* **Stored items**
%%
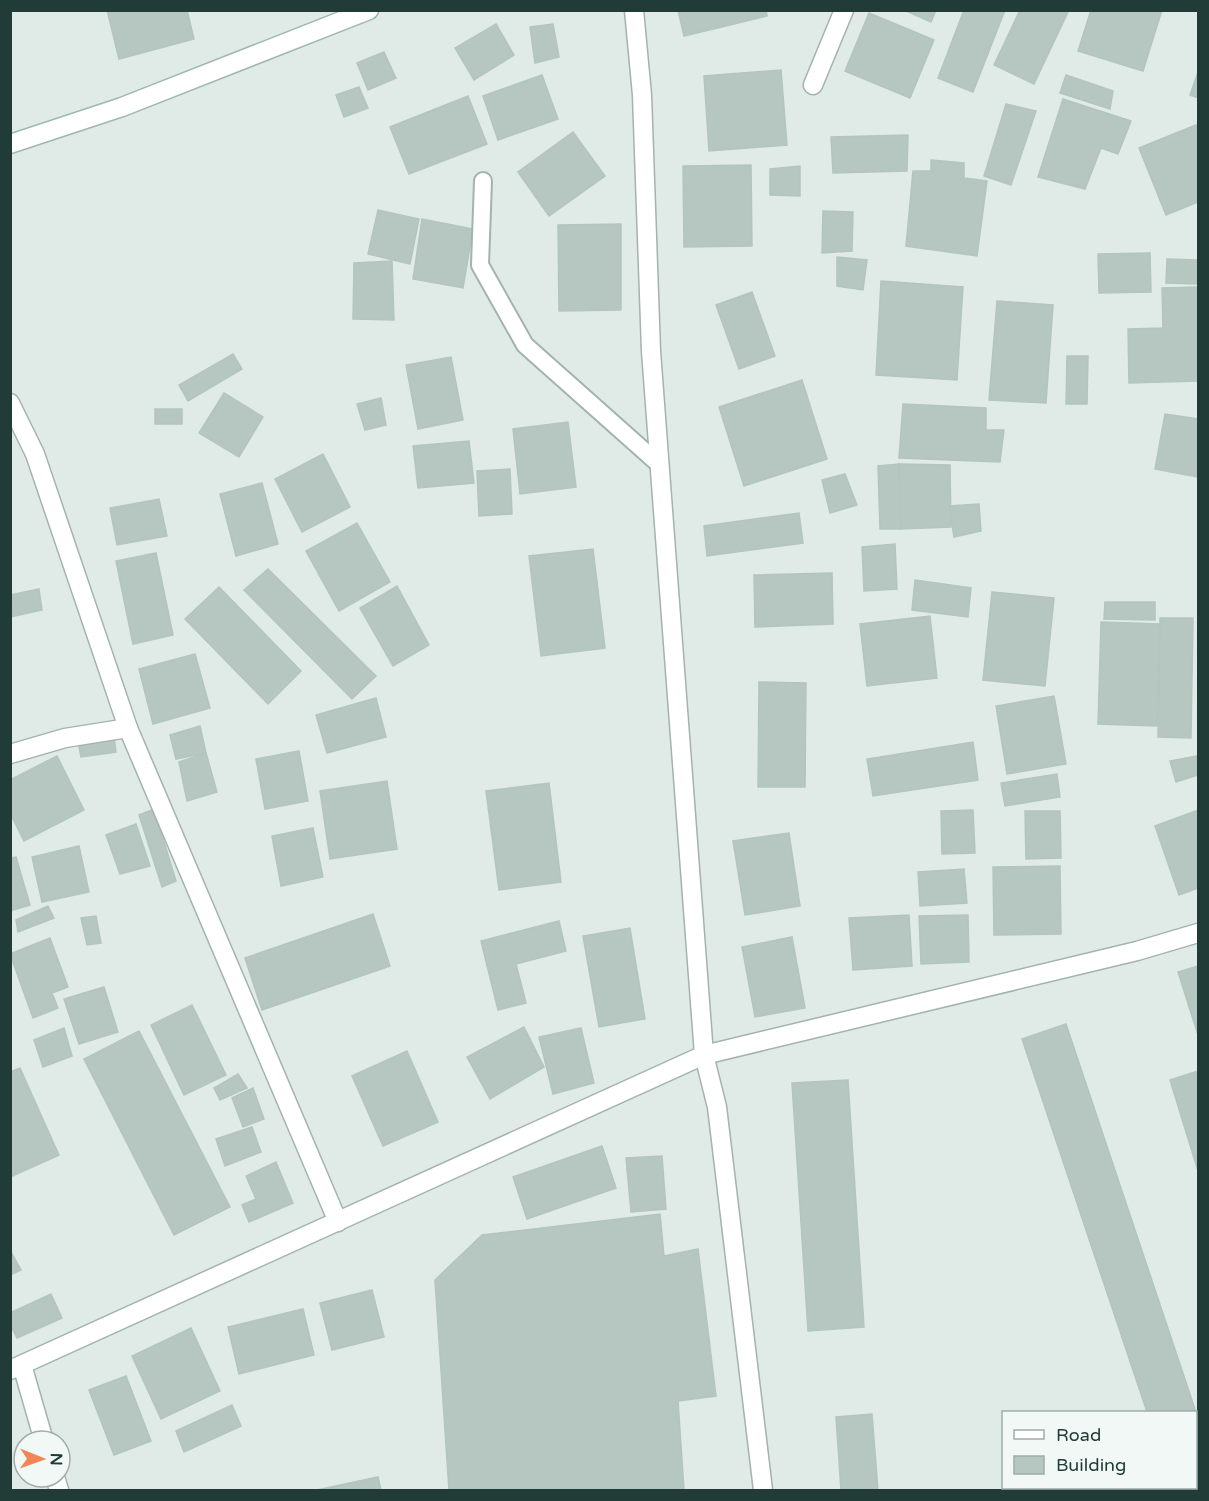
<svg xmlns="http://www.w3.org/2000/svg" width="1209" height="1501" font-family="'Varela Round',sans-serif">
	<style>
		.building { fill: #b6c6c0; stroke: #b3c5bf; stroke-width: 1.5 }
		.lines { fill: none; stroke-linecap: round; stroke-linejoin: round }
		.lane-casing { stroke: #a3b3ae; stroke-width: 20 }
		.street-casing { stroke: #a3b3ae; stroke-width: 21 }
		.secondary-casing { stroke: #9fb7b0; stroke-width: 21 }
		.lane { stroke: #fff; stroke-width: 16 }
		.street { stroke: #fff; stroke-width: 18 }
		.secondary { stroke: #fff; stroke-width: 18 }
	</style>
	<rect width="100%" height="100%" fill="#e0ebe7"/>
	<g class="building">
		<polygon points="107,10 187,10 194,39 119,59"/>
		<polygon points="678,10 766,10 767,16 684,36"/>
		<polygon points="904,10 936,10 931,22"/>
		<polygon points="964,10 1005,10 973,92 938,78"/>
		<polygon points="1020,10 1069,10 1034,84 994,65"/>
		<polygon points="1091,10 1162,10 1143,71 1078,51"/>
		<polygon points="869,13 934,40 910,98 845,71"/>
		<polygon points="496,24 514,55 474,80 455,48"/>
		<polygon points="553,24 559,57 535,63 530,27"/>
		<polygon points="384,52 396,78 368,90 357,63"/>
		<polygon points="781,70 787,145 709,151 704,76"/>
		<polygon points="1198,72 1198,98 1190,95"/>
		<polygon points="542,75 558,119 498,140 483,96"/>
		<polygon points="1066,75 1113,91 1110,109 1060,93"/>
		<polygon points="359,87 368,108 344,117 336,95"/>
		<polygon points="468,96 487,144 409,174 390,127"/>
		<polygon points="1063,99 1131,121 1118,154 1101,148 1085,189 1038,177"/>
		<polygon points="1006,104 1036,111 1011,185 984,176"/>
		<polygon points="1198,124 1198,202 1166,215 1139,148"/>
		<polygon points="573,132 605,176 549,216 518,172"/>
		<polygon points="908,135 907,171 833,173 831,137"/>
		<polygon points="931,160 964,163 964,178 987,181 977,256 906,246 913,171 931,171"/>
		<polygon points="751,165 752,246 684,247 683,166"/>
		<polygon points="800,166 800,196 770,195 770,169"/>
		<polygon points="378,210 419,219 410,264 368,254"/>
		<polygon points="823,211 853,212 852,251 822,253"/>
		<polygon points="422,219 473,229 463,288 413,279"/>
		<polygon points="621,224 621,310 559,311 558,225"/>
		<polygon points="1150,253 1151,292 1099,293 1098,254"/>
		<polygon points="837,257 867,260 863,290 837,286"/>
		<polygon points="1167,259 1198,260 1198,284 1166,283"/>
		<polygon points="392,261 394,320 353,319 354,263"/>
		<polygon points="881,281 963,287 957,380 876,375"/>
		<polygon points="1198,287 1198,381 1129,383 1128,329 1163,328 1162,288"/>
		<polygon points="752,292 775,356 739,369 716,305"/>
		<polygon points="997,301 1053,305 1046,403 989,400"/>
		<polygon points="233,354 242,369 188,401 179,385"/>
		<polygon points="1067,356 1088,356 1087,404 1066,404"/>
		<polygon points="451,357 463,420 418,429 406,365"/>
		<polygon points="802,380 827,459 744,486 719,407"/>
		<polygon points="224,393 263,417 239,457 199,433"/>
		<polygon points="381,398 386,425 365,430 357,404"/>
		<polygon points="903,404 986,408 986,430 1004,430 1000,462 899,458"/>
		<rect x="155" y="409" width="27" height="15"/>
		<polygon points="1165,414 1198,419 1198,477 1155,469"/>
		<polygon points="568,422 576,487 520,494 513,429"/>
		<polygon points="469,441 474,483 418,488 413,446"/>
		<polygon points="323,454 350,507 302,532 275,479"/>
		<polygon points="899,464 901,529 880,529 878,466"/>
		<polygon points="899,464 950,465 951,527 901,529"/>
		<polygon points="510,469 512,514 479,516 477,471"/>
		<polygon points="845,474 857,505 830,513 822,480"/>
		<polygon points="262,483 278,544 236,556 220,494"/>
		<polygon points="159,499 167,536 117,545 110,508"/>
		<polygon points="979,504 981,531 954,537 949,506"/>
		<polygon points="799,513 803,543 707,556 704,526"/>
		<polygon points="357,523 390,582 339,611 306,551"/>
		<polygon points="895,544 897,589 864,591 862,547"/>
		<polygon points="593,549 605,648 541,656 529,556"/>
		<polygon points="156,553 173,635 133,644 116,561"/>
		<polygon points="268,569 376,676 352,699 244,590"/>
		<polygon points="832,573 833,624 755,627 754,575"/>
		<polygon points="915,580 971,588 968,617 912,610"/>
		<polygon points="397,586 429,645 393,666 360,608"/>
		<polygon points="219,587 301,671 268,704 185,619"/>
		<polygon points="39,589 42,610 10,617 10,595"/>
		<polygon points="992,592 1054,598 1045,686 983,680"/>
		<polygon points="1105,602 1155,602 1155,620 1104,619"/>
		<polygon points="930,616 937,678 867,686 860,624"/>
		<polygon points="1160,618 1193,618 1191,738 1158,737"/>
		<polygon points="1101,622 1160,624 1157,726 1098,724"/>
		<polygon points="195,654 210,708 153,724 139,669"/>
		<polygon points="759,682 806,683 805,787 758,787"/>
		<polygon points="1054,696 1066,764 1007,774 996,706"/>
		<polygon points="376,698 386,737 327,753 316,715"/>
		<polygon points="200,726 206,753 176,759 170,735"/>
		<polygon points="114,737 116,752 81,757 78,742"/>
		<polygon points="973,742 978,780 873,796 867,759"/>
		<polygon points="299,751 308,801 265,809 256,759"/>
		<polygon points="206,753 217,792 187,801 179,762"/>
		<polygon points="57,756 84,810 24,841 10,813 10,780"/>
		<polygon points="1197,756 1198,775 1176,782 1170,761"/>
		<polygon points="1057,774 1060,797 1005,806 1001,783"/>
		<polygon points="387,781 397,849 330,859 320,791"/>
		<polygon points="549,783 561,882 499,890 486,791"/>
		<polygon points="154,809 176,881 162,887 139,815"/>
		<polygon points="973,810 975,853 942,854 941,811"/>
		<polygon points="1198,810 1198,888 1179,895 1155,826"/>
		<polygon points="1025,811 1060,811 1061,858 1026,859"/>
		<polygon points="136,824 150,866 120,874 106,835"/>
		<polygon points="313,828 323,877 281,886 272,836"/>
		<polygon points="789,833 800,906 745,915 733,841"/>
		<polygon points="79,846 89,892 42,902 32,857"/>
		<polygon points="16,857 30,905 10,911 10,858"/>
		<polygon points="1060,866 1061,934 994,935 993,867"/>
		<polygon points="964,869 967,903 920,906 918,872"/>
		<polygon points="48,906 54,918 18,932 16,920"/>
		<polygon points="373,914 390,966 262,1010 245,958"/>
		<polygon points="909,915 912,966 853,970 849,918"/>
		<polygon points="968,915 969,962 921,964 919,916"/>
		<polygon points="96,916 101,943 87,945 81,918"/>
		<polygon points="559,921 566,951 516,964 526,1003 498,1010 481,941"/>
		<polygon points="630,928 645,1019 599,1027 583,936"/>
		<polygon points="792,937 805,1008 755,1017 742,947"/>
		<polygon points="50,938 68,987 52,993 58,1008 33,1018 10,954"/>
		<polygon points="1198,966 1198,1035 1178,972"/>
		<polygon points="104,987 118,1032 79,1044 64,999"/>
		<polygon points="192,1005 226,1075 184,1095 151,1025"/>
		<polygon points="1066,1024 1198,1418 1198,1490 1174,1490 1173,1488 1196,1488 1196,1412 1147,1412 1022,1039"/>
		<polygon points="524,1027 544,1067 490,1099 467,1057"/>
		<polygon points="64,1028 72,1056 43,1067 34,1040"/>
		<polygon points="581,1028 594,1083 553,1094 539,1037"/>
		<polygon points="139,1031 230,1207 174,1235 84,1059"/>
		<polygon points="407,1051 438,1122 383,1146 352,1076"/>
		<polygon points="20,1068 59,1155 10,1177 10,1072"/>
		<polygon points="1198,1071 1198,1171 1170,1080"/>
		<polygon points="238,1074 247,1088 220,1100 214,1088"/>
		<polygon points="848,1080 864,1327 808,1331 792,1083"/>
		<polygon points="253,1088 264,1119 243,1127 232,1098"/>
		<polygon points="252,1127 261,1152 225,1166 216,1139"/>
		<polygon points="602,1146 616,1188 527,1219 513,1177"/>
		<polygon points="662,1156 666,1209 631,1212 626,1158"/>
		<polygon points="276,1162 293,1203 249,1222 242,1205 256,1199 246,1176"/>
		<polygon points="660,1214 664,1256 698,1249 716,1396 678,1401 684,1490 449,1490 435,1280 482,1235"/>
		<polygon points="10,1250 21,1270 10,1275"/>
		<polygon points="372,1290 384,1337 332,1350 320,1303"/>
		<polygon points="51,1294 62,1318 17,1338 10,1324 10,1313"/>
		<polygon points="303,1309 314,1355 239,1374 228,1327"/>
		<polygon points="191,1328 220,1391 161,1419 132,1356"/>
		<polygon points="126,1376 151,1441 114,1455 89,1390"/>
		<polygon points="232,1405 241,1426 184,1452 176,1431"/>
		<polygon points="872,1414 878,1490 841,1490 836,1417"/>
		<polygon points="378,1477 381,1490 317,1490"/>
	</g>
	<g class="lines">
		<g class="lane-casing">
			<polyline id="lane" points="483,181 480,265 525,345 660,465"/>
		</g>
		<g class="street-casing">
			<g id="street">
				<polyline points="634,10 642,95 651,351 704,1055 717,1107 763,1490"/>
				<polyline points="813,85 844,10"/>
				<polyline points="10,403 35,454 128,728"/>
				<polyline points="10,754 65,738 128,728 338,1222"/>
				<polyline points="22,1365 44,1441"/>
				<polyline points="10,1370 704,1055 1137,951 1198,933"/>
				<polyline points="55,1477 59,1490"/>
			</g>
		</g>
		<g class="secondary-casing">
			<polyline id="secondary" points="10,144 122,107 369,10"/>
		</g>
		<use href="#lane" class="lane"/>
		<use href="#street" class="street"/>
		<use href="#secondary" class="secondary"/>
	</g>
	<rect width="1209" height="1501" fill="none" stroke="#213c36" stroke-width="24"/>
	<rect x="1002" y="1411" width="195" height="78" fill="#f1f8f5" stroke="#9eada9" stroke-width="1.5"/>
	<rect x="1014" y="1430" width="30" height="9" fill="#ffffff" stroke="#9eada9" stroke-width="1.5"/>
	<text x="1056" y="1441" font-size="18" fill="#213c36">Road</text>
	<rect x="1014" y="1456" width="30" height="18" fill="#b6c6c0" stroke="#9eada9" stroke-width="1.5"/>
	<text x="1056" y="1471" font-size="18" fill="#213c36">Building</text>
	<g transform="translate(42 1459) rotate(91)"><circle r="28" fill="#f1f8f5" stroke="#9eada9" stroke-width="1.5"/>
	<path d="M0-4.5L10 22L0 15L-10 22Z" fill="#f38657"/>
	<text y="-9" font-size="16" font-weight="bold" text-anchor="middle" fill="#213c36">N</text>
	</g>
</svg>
%%
%%
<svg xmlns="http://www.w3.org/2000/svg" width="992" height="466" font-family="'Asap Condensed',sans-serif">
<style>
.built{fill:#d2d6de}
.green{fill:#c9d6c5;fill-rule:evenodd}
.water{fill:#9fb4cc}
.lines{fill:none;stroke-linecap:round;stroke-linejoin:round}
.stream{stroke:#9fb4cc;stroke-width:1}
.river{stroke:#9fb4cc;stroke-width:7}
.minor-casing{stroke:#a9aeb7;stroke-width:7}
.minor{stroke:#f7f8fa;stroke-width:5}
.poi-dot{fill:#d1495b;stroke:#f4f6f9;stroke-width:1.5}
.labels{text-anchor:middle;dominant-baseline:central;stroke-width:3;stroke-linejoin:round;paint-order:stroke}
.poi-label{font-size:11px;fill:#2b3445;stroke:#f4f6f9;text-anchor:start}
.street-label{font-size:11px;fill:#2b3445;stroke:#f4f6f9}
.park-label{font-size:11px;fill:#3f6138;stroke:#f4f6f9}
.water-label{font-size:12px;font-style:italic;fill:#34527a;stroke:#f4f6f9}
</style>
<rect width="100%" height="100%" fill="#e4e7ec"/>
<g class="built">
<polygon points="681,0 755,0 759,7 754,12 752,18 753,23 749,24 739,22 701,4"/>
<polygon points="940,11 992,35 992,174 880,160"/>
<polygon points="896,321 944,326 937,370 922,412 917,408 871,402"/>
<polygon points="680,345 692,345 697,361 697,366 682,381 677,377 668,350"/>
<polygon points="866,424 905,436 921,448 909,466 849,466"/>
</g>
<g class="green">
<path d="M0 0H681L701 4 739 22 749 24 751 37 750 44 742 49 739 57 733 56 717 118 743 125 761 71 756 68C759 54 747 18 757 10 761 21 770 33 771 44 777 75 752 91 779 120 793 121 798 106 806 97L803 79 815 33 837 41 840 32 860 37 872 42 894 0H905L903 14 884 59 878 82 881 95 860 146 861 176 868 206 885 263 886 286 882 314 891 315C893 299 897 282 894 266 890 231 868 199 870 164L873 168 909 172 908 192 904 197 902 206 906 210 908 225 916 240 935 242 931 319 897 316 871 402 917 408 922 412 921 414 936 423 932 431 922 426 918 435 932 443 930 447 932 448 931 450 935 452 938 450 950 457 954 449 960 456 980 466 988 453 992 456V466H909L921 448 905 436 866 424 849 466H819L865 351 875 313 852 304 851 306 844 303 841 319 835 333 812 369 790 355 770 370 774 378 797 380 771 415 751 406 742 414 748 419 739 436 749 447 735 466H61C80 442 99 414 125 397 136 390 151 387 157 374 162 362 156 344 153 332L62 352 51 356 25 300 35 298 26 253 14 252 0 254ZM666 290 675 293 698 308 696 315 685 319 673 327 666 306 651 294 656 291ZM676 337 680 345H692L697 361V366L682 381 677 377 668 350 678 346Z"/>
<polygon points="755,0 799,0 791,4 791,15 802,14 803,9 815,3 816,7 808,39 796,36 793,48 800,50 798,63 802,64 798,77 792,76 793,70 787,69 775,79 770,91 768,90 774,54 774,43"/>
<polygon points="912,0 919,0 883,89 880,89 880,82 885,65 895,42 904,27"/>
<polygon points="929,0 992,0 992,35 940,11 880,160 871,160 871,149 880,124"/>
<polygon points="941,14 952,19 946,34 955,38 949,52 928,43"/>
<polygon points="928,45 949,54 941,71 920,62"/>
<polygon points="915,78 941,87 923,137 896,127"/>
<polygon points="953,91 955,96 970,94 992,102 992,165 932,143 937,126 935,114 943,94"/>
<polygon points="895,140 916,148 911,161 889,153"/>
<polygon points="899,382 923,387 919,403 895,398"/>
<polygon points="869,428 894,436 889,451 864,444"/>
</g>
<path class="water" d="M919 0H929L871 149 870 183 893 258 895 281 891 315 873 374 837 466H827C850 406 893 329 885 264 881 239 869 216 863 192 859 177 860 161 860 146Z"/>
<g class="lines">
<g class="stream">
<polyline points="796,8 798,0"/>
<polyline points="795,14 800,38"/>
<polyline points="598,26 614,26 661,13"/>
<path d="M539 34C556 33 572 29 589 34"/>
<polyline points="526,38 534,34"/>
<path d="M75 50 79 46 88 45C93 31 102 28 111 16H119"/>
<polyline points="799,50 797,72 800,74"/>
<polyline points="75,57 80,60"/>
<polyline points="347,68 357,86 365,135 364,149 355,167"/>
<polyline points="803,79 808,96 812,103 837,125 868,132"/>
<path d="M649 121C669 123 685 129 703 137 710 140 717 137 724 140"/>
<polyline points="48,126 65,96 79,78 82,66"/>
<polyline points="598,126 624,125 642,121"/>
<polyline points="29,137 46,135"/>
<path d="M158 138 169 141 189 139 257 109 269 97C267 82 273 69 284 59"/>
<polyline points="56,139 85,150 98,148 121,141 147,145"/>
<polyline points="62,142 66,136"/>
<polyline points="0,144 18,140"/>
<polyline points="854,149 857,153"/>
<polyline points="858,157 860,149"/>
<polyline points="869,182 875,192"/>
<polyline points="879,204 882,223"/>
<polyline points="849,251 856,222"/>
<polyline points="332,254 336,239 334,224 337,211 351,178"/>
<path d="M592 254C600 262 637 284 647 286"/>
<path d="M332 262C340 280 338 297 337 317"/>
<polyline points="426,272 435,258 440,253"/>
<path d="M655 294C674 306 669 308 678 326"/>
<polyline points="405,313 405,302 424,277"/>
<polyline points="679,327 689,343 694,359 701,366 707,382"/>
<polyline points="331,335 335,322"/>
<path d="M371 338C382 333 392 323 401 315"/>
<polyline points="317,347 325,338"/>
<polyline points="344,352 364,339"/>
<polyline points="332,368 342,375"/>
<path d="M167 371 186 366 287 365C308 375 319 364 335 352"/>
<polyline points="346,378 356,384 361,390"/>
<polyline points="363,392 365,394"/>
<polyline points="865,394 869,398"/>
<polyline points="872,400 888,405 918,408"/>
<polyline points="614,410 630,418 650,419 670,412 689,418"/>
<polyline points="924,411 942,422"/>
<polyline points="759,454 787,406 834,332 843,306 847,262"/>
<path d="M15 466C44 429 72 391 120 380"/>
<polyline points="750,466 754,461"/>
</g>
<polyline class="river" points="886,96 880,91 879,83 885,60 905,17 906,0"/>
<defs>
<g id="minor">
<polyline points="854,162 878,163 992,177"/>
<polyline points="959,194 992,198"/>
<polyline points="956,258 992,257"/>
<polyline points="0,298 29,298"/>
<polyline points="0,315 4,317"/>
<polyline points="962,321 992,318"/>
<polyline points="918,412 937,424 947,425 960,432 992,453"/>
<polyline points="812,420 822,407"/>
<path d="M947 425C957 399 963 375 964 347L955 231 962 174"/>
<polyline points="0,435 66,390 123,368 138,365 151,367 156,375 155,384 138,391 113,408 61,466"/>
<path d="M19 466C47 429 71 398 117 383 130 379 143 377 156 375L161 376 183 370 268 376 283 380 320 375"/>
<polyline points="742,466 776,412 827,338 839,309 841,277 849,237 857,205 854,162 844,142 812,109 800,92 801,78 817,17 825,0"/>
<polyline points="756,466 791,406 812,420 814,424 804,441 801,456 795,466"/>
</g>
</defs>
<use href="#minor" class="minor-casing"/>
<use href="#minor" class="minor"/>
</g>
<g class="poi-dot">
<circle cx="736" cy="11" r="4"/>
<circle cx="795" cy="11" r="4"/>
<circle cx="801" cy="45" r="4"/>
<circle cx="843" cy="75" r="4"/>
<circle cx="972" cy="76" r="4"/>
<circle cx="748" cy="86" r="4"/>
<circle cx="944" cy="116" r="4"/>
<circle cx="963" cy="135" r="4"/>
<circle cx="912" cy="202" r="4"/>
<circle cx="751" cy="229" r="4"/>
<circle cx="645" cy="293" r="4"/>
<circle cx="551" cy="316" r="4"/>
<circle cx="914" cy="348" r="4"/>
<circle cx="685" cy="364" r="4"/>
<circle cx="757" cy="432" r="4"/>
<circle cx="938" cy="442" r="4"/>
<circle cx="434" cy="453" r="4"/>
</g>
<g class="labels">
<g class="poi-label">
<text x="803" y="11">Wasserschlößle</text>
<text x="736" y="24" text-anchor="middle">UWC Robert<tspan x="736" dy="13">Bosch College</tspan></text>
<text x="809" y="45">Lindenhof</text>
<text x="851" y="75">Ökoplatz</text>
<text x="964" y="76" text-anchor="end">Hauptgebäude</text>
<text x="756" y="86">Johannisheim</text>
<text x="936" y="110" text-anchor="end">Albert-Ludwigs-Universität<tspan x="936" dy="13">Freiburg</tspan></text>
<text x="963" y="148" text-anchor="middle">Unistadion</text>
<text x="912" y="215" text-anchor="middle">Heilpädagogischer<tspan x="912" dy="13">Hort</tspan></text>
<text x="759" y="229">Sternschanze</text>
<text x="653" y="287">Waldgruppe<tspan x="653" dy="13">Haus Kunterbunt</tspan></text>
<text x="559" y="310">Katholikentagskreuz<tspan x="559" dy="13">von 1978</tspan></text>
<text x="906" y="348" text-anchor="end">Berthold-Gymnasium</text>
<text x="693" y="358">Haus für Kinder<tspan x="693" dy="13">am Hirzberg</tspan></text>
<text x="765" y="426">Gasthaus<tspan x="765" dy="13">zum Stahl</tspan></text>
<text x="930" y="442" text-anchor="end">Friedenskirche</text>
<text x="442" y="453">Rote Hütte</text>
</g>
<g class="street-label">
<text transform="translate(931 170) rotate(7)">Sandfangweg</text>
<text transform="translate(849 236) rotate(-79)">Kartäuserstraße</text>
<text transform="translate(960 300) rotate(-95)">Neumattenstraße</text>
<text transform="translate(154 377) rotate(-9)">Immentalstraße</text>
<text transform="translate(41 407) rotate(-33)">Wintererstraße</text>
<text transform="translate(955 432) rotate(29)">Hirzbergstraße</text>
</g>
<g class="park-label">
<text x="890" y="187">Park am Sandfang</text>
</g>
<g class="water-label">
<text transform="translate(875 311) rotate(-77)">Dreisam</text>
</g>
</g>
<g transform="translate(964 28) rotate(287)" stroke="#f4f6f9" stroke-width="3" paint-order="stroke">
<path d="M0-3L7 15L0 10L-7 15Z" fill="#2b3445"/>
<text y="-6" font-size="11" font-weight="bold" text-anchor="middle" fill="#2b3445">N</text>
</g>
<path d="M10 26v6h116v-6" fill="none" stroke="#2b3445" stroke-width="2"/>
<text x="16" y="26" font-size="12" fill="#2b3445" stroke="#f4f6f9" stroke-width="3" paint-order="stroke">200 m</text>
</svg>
%%
* **THE PROBLEM**
The lines above that hold the string "translate" are to be located and copied.

* **TASK SOLUTION**
	<g transform="translate(42 1459) rotate(91)"><circle r="28" fill="#f1f8f5" stroke="#9eada9" stroke-width="1.5"/>
<text transform="translate(931 170) rotate(7)">Sandfangweg</text>
<text transform="translate(849 236) rotate(-79)">Kartäuserstraße</text>
<text transform="translate(960 300) rotate(-95)">Neumattenstraße</text>
<text transform="translate(154 377) rotate(-9)">Immentalstraße</text>
<text transform="translate(41 407) rotate(-33)">Wintererstraße</text>
<text transform="translate(955 432) rotate(29)">Hirzbergstraße</text>
<text transform="translate(875 311) rotate(-77)">Dreisam</text>
<g transform="translate(964 28) rotate(287)" stroke="#f4f6f9" stroke-width="3" paint-order="stroke">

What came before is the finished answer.